With Ki, users can install a wireless transmitter under a nonmetal surface to generate a cordless hot surface to power supported kitchen appliances.Wireless Power Consortium

In one of the opening presentations at this month’s Smart Kitchen Summit in Seattle, the annual conference that brings together people working at the intersection of food and technology, Beth Altringer of the Flavor Genome Project at Harvard divided the idea of improving kitchen time into two categories. The idea—theoretically—behind much of the technology looking to make cooking easier is to first reduce the drudgery or the times spent doing the tasks we enjoy less. Dishwashers, microwaves, and countertop fryers have all contributed there.

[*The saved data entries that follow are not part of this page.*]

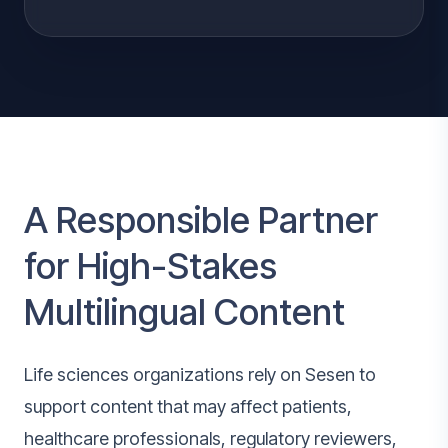
A Responsible Partner
for High-Stakes
Multilingual Content
Life sciences organizations rely on Sesen to
support content that may affect patients,
healthcare professionals, regulatory reviewers,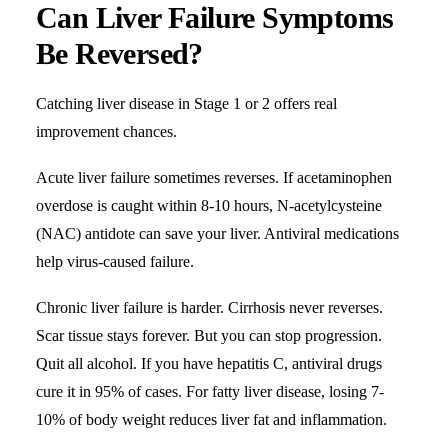
Can Liver Failure Symptoms
Be Reversed?
Catching liver disease in Stage 1 or 2 offers real
improvement chances.
Acute liver failure sometimes reverses. If acetaminophen
overdose is caught within 8-10 hours, N-acetylcysteine
(NAC) antidote can save your liver. Antiviral medications
help virus-caused failure.
Chronic liver failure is harder. Cirrhosis never reverses.
Scar tissue stays forever. But you can stop progression.
Quit all alcohol. If you have hepatitis C, antiviral drugs
cure it in 95% of cases. For fatty liver disease, losing 7-
10% of body weight reduces liver fat and inflammation.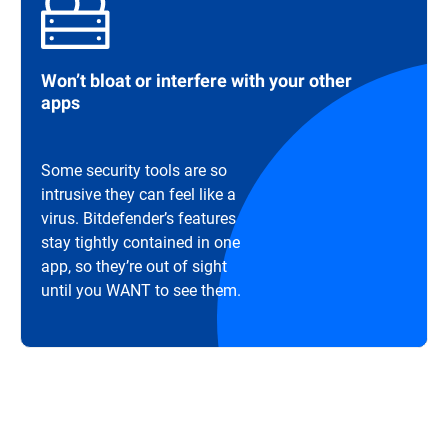
Won’t bloat or interfere with your other
apps
Some security tools are so
intrusive they can feel like a
virus. Bitdefender’s features
stay tightly contained in one
app, so they’re out of sight
until you WANT to see them.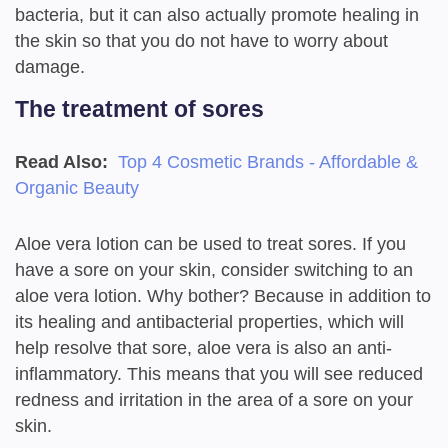
bacteria, but it can also actually promote healing in
the skin so that you do not have to worry about
damage.
The treatment of sores
Read Also:
Top 4 Cosmetic Brands - Affordable &
Organic Beauty
Aloe vera lotion can be used to treat sores. If you
have a sore on your skin, consider switching to an
aloe vera lotion. Why bother? Because in addition to
its healing and antibacterial properties, which will
help resolve that sore, aloe vera is also an anti-
inflammatory. This means that you will see reduced
redness and irritation in the area of a sore on your
skin.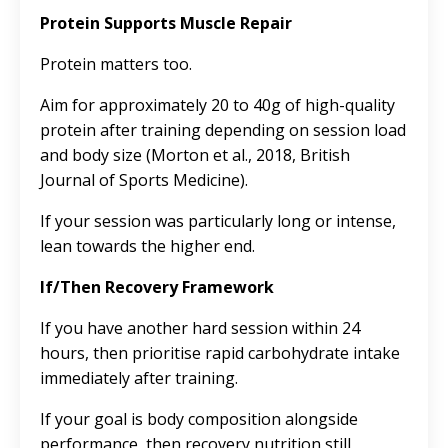
Protein Supports Muscle Repair
Protein matters too.
Aim for approximately 20 to 40g of high-quality
protein after training depending on session load
and body size (Morton et al., 2018, British
Journal of Sports Medicine).
If your session was particularly long or intense,
lean towards the higher end.
If/Then Recovery Framework
If you have another hard session within 24
hours, then prioritise rapid carbohydrate intake
immediately after training.
If your goal is body composition alongside
performance, then recovery nutrition still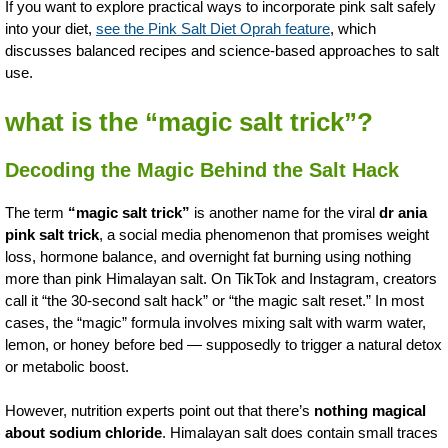
If you want to explore practical ways to incorporate pink salt safely
into your diet,
see the Pink Salt Diet Oprah feature
, which
discusses balanced recipes and science-based approaches to salt
use.
what is the “magic salt trick”?
Decoding the Magic Behind the Salt Hack
The term
“magic salt trick”
is another name for the viral
dr ania
pink salt trick
, a social media phenomenon that promises weight
loss, hormone balance, and overnight fat burning using nothing
more than pink Himalayan salt. On TikTok and Instagram, creators
call it “the 30-second salt hack” or “the magic salt reset.” In most
cases, the “magic” formula involves mixing salt with warm water,
lemon, or honey before bed — supposedly to trigger a natural detox
or metabolic boost.
However, nutrition experts point out that there’s
nothing magical
about sodium chloride
. Himalayan salt does contain small traces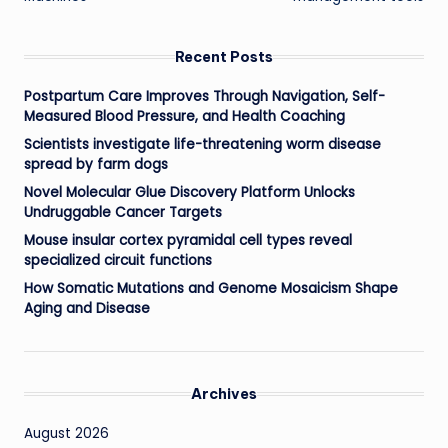
Recent Posts
Postpartum Care Improves Through Navigation, Self-
Measured Blood Pressure, and Health Coaching
Scientists investigate life-threatening worm disease
spread by farm dogs
Novel Molecular Glue Discovery Platform Unlocks
Undruggable Cancer Targets
Mouse insular cortex pyramidal cell types reveal
specialized circuit functions
How Somatic Mutations and Genome Mosaicism Shape
Aging and Disease
Archives
August 2026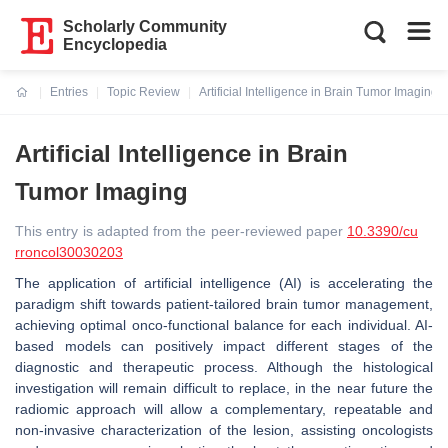
Scholarly Community
Encyclopedia
Entries
Topic Review
Artificial Intelligence in Brain Tumor Imaging
Current:
Artificial Intelligence in Brain
Tumor Imaging
This entry is adapted from the peer-reviewed paper
10.3390/cu
rroncol30030203
The application of artificial intelligence (AI) is accelerating the
paradigm shift towards patient-tailored brain tumor management,
achieving optimal onco-functional balance for each individual. AI-
based models can positively impact different stages of the
diagnostic and therapeutic process. Although the histological
investigation will remain difficult to replace, in the near future the
radiomic approach will allow a complementary, repeatable and
non-invasive characterization of the lesion, assisting oncologists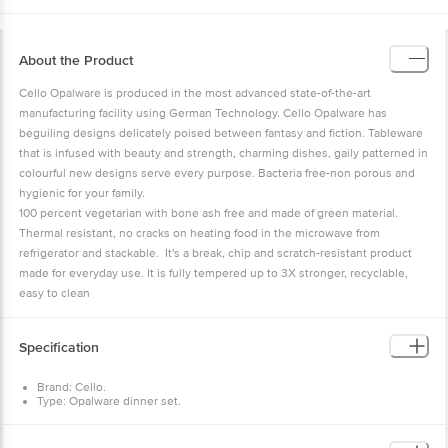
About the Product
Cello Opalware is produced in the most advanced state-of-the-art
manufacturing facility using German Technology. Cello Opalware has
beguiling designs delicately poised between fantasy and fiction. Tableware
that is infused with beauty and strength, charming dishes, gaily patterned in
colourful new designs serve every purpose. Bacteria free-non porous and
hygienic for your family.
100 percent vegetarian with bone ash free and made of green material.
Thermal resistant, no cracks on heating food in the microwave from
refrigerator and stackable. It's a break, chip and scratch-resistant product
made for everyday use. It is fully tempered up to 3X stronger, recyclable,
easy to clean
Specification
Brand: Cello.
Type: Opalware dinner set.
Material: Opalware.
Design: Printed.
Colour: White.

The second, her focus, is how we increase the time we spend doing the parts we enjoy—be that the actual cooking, or perhaps the sitting down to eat with the family.

The problem, over the five years of the conference, has been that much of the focus flies to what people are doing because they can do it (operate your oven from your phone, have a spoon that tells you when to stir) because it reduces total kitchen time (potentially the enjoyable parts), or because it improves how the showrunners view cooking—which, when the speaker list is only 25% female and the gender split of who does the cooking in American households is the reverse—can be limiting.

Some panelists spoke to the gender and culinary diversity issues of the systems—particularly something like the June oven, one of the most buzzed-about products of the event, which learns from how users interact with it. The company’s smart oven, currently in its second generation, learns how each food product is cooked. However, cofounder and CEO Matt Van Horne explained, the oven’s developers built the product for themselves—admittedly young, white, male, and in the tech industry—and were written about by their peers as such. That compounded the issue by limiting the oven to what it could learn from what the people who purchased it were cooking, which, says Van Horne, was mostly steak. As the company launches in Whole Foods this month, it’s likely that will expand. But, as Altringer had said, the June oven tends to take away some of the rare parts of the cooking experience that many people want to do, rather than the “drudgery” tasks like prepping vegetables or washing dishes.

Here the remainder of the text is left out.